Using the simple device of the pinhole camera to record scenes of New York City, Monica Tatjana Gotz captures atmospheres that are quite unlike the hurried pace of daily life in New York. We see quiet oases of tranquility, 
oblique and sometimes obscure views of the city, and tonal qualities that give the viewer a sense of time. The many layers of the city and its history, both natural and manmade, are exposed but with a voyeuristic eye. 
The surrounds become vague, uncertain. The central focus of each photo usually involves man-made structures; the Queensboro Bridge, the Bandshell or the Winterdale Arch or a Gothic-style bridge in Central Park.

What surrounds them is usually nature as seen in a city whether it be sky, water, garden or park.

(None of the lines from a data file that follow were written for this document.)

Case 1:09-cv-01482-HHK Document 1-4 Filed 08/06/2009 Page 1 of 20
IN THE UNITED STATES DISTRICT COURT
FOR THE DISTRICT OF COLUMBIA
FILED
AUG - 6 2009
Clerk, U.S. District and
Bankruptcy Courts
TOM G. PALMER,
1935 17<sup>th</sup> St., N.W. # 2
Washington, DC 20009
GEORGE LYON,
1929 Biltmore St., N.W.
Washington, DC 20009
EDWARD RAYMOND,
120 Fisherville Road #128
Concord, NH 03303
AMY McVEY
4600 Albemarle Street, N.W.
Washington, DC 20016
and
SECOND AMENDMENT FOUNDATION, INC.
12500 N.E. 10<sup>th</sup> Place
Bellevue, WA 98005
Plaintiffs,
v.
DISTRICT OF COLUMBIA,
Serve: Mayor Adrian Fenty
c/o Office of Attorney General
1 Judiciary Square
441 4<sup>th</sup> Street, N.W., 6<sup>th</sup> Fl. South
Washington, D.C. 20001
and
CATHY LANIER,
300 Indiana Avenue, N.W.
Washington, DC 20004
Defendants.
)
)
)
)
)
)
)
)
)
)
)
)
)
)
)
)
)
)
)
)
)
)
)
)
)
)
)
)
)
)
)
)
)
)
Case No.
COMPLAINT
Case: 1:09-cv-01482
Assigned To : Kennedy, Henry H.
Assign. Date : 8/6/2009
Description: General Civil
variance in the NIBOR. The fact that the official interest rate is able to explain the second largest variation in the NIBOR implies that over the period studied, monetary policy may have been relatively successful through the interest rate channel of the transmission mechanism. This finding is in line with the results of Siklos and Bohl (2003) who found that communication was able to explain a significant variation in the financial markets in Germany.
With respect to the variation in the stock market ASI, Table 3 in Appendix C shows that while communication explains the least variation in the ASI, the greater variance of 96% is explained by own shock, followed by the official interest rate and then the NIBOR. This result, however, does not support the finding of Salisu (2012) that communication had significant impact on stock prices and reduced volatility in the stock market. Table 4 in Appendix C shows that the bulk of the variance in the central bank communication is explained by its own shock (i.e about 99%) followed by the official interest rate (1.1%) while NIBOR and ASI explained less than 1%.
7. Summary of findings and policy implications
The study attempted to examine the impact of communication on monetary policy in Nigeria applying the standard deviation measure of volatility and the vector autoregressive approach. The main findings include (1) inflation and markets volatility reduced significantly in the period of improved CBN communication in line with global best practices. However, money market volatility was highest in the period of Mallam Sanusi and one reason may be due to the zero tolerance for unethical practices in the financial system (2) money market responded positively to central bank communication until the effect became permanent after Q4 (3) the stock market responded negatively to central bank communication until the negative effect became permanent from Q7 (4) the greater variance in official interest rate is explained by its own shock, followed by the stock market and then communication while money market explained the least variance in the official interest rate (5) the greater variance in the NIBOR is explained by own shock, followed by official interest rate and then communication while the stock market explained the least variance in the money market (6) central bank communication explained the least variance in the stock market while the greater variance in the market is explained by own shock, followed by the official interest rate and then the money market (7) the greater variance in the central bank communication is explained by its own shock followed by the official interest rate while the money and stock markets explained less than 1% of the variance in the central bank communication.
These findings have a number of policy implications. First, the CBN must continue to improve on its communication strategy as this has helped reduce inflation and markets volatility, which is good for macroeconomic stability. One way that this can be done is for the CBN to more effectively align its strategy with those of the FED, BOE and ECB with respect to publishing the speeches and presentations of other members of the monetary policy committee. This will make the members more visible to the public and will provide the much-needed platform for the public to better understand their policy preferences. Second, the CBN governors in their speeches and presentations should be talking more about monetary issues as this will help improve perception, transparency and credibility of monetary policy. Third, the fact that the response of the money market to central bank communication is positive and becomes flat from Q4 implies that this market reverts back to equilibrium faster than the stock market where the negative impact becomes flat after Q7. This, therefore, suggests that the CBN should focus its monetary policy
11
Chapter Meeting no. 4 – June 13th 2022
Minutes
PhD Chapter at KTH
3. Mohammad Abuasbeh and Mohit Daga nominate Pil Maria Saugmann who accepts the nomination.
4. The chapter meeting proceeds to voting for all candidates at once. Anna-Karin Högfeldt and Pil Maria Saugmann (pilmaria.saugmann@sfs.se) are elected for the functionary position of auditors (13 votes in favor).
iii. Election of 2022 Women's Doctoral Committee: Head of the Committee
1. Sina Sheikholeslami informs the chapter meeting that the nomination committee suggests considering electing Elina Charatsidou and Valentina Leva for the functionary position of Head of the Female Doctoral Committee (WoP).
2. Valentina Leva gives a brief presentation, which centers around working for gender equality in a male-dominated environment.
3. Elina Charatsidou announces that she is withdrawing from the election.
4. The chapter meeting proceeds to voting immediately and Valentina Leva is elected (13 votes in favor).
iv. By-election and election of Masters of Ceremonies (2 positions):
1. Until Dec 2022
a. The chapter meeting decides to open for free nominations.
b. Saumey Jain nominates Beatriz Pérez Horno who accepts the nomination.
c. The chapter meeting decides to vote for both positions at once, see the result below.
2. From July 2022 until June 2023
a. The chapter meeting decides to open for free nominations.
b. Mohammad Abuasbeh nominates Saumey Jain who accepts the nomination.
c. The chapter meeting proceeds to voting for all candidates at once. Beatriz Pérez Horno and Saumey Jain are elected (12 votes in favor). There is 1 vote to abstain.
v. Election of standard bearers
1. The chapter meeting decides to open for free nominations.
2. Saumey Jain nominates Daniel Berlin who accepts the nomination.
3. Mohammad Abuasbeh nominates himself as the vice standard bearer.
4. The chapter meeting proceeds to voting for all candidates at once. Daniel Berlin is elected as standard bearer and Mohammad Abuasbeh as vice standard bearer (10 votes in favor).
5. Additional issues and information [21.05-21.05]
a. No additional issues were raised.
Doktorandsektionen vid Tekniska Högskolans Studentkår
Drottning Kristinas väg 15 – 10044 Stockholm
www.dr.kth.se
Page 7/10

The main sense that emerges from viewing Gotz’s photography as a collectivity is that we are witness to brief glimpses of a private world in a city that is anything but private. New York City thus carries with it a narrative history that is simultaneously about the past, and present, even inadvertently a future. Monica Tatjana Gotz’s soulful pinhole photo images are intentionally distressed and varnished to achieve a further sense of what the 19th century art and architecture critic John Ruskin called the “weare of tyme”. She captures this sense of the mystery of the ordinary place and space with an elegant sense of bygone days.

Ironically, the starting point for Scott MacLeod’s paintings is precisely the contrary to that of Monica Tatjana Gotz’s. MacLeod’s paintings are not derived from the observation of reality at all. Instead, they draw directly 
from the atmosphere and subject matter of Gotz’s pinhole photos. MacLeod’s paintings are resplendent with a sense of the captured moment. Each subject is brought to life with a delight in the build up of atmosphere on the paint surface. From Gothic arches, to bridge structures, to the tranquility of a Central Park pond, all MacLeod’s paintings are based on Gotz’s photographs. We would never have known this without having been informed of it. Using a thick impasto, loose brushwork and strong coloristic sense, MacLeod has produced a remarkable series of lively oil on masonite sketches for this show. His ability to transcend the ordinary, and refabricate a sense of the mystery and beauty of a place is remarkable.